_SELECTED TEXT_
Handling Parentheses
Alright, we've handled all the infix operations, so now we just need to add the prefix operations. We'll start with handling parentheses. Let's adjust our grammar blueprint to include a rule for ParenthesizedExpression
inside the Prefix
rule.
Expression
= Prefix (Infix)*
Prefix
= ParenthesizedExpression
/ NUMBER
Infix
= ("+" / "-" / "*" / "/" / "^") Expression
ParenthesizedExpression
= "(" Expression ")"
We'll adjust the Prefix
method to call a new method, ParenthesizedExpression
, when we encounter a left parenthesis (
.
Prefix() {
if (this.lookahead.type === TokenTypes.PARENTHESIS_LEFT) {
return this.ParenthesizedExpression()
}
const token = this.eat(TokenTypes.NUMBER)
return Number(token.value)
}
Then, we'll define the ParenthesizedExpression
in the Parser
class and insert the following contents.
ParenthesizedExpression() {
this.eat(TokenTypes.PARENTHESIS_LEFT)
const expression = this.Expression()
this.eat(TokenTypes.PARENTHESIS_RIGHT)

_DATA EXTRACTS_

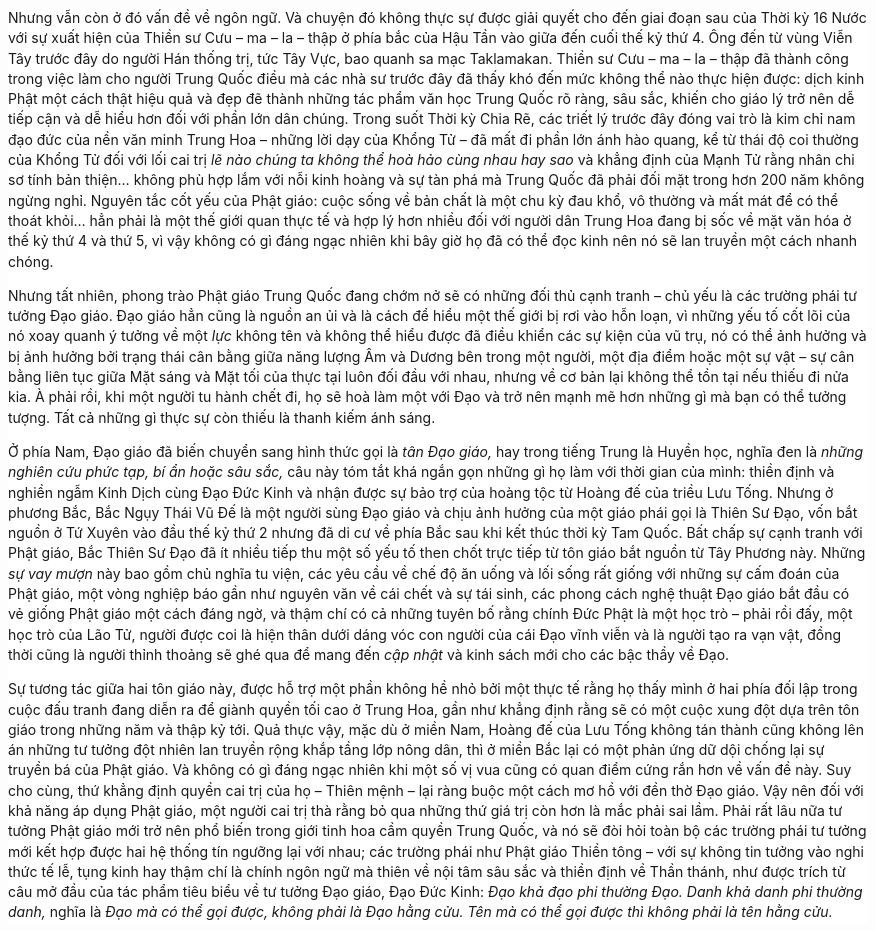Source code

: Nhưng vẫn còn ở đó vấn đề về ngôn ngữ. Và chuyện đó không thực sự được giải quyết cho đến giai đoạn sau của Thời kỳ 16 Nước với sự xuất hiện của Thiền sư Cưu – ma – la – thập ở phía bắc của Hậu Tần vào giữa đến cuối thế kỷ thứ 4. Ông đến từ vùng Viễn Tây trước đây do người Hán thống trị, tức Tây Vực, bao quanh sa mạc Taklamakan. Thiền sư Cưu – ma – la – thập đã thành công trong việc làm cho người Trung Quốc điều mà các nhà sư trước đây đã thấy khó đến mức không thể nào thực hiện được: dịch kinh Phật một cách thật hiệu quả và đẹp đẽ thành những tác phẩm văn học Trung Quốc rõ ràng, sâu sắc, khiến cho giáo lý trở nên dễ tiếp cận và dễ hiểu hơn đối với phần lớn dân chúng. Trong suốt Thời kỳ Chia Rẽ, các triết lý trước đây đóng vai trò là kim chỉ nam đạo đức của nền văn minh Trung Hoa – những lời dạy của Khổng Tử – đã mất đi phần lớn ánh hào quang, kể từ thái độ coi thường của Khổng Tử đối với lối cai trị _lẽ nào chúng ta không thể hoà hảo cùng nhau hay sao_ và khẳng định của Mạnh Tử rằng nhân chi sơ tính bản thiện… không phù hợp lắm với nỗi kinh hoàng và sự tàn phá mà Trung Quốc đã phải đối mặt trong hơn 200 năm không ngừng nghỉ. Nguyên tắc cốt yếu của Phật giáo: cuộc sống về bản chất là một chu kỳ đau khổ, vô thường và mất mát để có thể thoát khỏi… hẳn phải là một thế giới quan thực tế và hợp lý hơn nhiều đối với người dân Trung Hoa đang bị sốc về mặt văn hóa ở thế kỷ thứ 4 và thứ 5, vì vậy không có gì đáng ngạc nhiên khi bây giờ họ đã có thể đọc kinh nên nó sẽ lan truyền một cách nhanh chóng.

Nhưng tất nhiên, phong trào Phật giáo Trung Quốc đang chớm nở sẽ có những đối thủ cạnh tranh – chủ yếu là các trường phái tư tưởng Đạo giáo. Đạo giáo hẳn cũng là nguồn an ủi và là cách để hiểu một thế giới bị rơi vào hỗn loạn, vì những yếu tố cốt lõi của nó xoay quanh ý tưởng về một _lực_ không tên và không thể hiểu được đã điều khiển các sự kiện của vũ trụ, nó có thể ảnh hưởng và bị ảnh hưởng bởi trạng thái cân bằng giữa năng lượng Âm và Dương bên trong một người, một địa điểm hoặc một sự vật – sự cân bằng liên tục giữa Mặt sáng và Mặt tối của thực tại luôn đối đầu với nhau, nhưng về cơ bản lại không thể tồn tại nếu thiếu đi nửa kia. À phải rồi, khi một người tu hành chết đi, họ sẽ hoà làm một với Đạo và trở nên mạnh mẽ hơn những gì mà bạn có thể tưởng tượng. Tất cả những gì thực sự còn thiếu là thanh kiếm ánh sáng.

Ở phía Nam, Đạo giáo đã biến chuyển sang hình thức gọi là _tân Đạo giáo,_ hay trong tiếng Trung là Huyền học, nghĩa đen là _những nghiên cứu phức tạp, bí ẩn hoặc sâu sắc,_ câu này tóm tắt khá ngắn gọn những gì họ làm với thời gian của mình: thiền định và nghiền ngẫm Kinh Dịch cùng Đạo Đức Kinh và nhận được sự bảo trợ của hoàng tộc từ Hoàng đế của triều Lưu Tống. Nhưng ở phương Bắc, Bắc Ngụy Thái Vũ Đế là một người sùng Đạo giáo và chịu ảnh hưởng của một giáo phái gọi là Thiên Sư Đạo, vốn bắt nguồn ở Tứ Xuyên vào đầu thế kỷ thứ 2 nhưng đã di cư về phía Bắc sau khi kết thúc thời kỳ Tam Quốc. Bất chấp sự cạnh tranh với Phật giáo, Bắc Thiên Sư Đạo đã ít nhiều tiếp thu một số yếu tố then chốt trực tiếp từ tôn giáo bắt nguồn từ Tây Phương này. Những _sự vay mượn_ này bao gồm chủ nghĩa tu viện, các yêu cầu về chế độ ăn uống và lối sống rất giống với những sự cấm đoán của Phật giáo, một vòng nghiệp báo gần như nguyên văn về cái chết và sự tái sinh, các phong cách nghệ thuật Đạo giáo bắt đầu có vẻ giống Phật giáo một cách đáng ngờ, và thậm chí có cả những tuyên bố rằng chính Đức Phật là một học trò – phải rồi đấy, một học trò của Lão Tử, người được coi là hiện thân dưới dáng vóc con người của cái Đạo vĩnh viễn và là người tạo ra vạn vật, đồng thời cũng là người thỉnh thoảng sẽ ghé qua để mang đến _cập nhật_ và kinh sách mới cho các bậc thầy về Đạo.

Sự tương tác giữa hai tôn giáo này, được hỗ trợ một phần không hề nhỏ bởi một thực tế rằng họ thấy mình ở hai phía đối lập trong cuộc đấu tranh đang diễn ra để giành quyền tối cao ở Trung Hoa, gần như khẳng định rằng sẽ có một cuộc xung đột dựa trên tôn giáo trong những năm và thập kỷ tới. Quả thực vậy, mặc dù ở miền Nam, Hoàng đế của Lưu Tống không tán thành cũng không lên án những tư tưởng đột nhiên lan truyền rộng khắp tầng lớp nông dân, thì ở miền Bắc lại có một phản ứng dữ dội chống lại sự truyền bá của Phật giáo. Và không có gì đáng ngạc nhiên khi một số vị vua cũng có quan điểm cứng rắn hơn về vấn đề này. Suy cho cùng, thứ khẳng định quyền cai trị của họ – Thiên mệnh – lại ràng buộc một cách mơ hồ với đền thờ Đạo giáo. Vậy nên đối với khả năng áp dụng Phật giáo, một người cai trị thà rằng bỏ qua những thứ giá trị còn hơn là mắc phải sai lầm. Phải rất lâu nữa tư tưởng Phật giáo mới trở nên phổ biến trong giới tinh hoa cầm quyền Trung Quốc, và nó sẽ đòi hỏi toàn bộ các trường phái tư tưởng mới kết hợp được hai hệ thống tín ngưỡng lại với nhau; các trường phái như Phật giáo Thiền tông – với sự không tin tưởng vào nghi thức tế lễ, tụng kinh hay thậm chí là chính ngôn ngữ mà thiên về nội tâm sâu sắc và thiền định về Thần thánh, như được trích từ câu mở đầu của tác phẩm tiêu biểu về tư tưởng Đạo giáo, Đạo Đức Kinh: _Đạo khả đạo phi thường Đạo. Danh khả danh phi thường danh,_ nghĩa là _Đạo mà có thể gọi được, không phải là Đạo hằng cửu. Tên mà có thể gọi được thì không phải là tên hằng cửu._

_JOB ITEM_
Pick up the parentheses-parsing tutorial at the point where it stops, and carry on writing it.

_WRITTEN RESPONSE_
return expression
}
We consume a (
token, run the Expression
method (which defaults to precedence of zero when no parameter is given), and then consume a )
token.
Our parser code should now look like the following.
const { TokenTypes, Tokenizer } = require('./Tokenizer')
class Parser {
parse(input) {
this.input = input
this.tokenizer = new Tokenizer(input)
this.lookahead = this.tokenizer.getNextToken()
this.operators = {
'^': 4,
'*': 3,
'/': 3,
'+': 2,
'-': 2
}
return this.Expression()
}
eat(tokenType) {
const token = this.lookahead
if (token == null) {
throw new SyntaxError(`Unexpected end of input, expected "${tokenType}"`)
}
if (token.type !== tokenType) {
throw new SyntaxError(
`Unexpected token: "${token.value}", expected "${tokenType}"`
)
}
this.lookahead = this.tokenizer.getNextToken()
return token
}
getPrecedence(token) {
if (token?.type) {
return this.operators[token.value]
}
return 0
}
/**
* Expression
* = Prefix (Infix)*
*/
Expression(prec = 0) {
let left = this.Prefix()
while (prec < this.getPrecedence(this.lookahead)) {
left = this.Infix(left, this.lookahead?.type)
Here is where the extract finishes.